Understanding the durability of the benefits observed in this pilot study is crucial for assessing the practical utility of AI interventions in mental health, leading us to implement a long-term study. This will assess the sustainability and long-term impacts of AI chatbot interactions. Moreover, utilizing Randomized Controlled Trials (RCTs) methodologies in future studies will minimize potential biases and confounding factors, enabling a clearer understanding of the efficacy of AI chatbots in psychiatric care.
Another significant aspect of our future research will be investigating how AI chatbots can be seamlessly integrated into existing mental health care pathways, including examining the role of chatbots in conjunction with traditional therapeutic methods. This involves understanding patient and clinician perspectives on AI integration and continuing to explore and address ethical considerations such as data privacy, patient autonomy, and the limitations of AI in understanding complex human emotions and behaviors.
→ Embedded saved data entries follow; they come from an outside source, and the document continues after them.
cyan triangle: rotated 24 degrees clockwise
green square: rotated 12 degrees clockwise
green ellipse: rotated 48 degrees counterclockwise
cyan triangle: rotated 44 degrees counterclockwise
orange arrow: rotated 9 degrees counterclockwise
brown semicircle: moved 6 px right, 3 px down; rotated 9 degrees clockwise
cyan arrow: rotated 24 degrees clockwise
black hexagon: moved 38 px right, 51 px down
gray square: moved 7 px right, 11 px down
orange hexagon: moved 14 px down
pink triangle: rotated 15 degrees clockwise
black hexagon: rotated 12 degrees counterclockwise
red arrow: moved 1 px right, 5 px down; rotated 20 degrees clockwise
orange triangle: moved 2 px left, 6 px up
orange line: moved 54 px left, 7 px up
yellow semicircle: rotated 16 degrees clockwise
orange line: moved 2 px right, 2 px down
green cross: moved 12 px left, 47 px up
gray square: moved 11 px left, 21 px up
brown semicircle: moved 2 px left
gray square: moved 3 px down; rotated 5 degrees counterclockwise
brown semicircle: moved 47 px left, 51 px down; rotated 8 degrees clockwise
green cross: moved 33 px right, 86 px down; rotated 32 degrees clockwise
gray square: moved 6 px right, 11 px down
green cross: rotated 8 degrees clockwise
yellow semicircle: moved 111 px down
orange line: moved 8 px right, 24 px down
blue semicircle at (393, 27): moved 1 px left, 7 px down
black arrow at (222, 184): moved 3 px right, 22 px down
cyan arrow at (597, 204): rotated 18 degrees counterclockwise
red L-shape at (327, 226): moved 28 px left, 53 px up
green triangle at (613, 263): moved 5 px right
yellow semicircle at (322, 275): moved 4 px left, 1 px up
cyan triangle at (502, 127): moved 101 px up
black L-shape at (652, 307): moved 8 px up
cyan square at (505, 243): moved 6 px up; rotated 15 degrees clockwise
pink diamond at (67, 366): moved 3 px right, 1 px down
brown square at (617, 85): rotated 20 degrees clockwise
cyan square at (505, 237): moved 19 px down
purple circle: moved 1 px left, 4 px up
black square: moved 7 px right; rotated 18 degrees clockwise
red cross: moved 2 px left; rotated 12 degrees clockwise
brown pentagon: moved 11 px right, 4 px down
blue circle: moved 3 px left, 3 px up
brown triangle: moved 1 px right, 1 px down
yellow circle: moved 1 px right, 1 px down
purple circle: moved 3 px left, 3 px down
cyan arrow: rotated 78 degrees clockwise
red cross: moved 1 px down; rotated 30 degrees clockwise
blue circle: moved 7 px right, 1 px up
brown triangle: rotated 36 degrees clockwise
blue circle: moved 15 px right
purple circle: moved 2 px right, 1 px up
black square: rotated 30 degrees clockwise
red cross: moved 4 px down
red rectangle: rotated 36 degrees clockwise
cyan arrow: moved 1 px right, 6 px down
Through these research plans, we aim to use the findings of this pilot study as a foundation for guiding more extensive and rigorous research. Our goal is to contribute meaningfully to the evolving field of AI in psychiatry, ensuring that technological advancements align with patient-centred care and ethical standards.
Declaration of conflict of interest
Authors have no known conflicts of interest, financial or otherwise, that could be perceived as influencing, or that give the appearance of potentially influencing, the work reported in this manuscript. Authors have not received any financial support for the research, authorship, or publication of this article that could have influenced its outcome.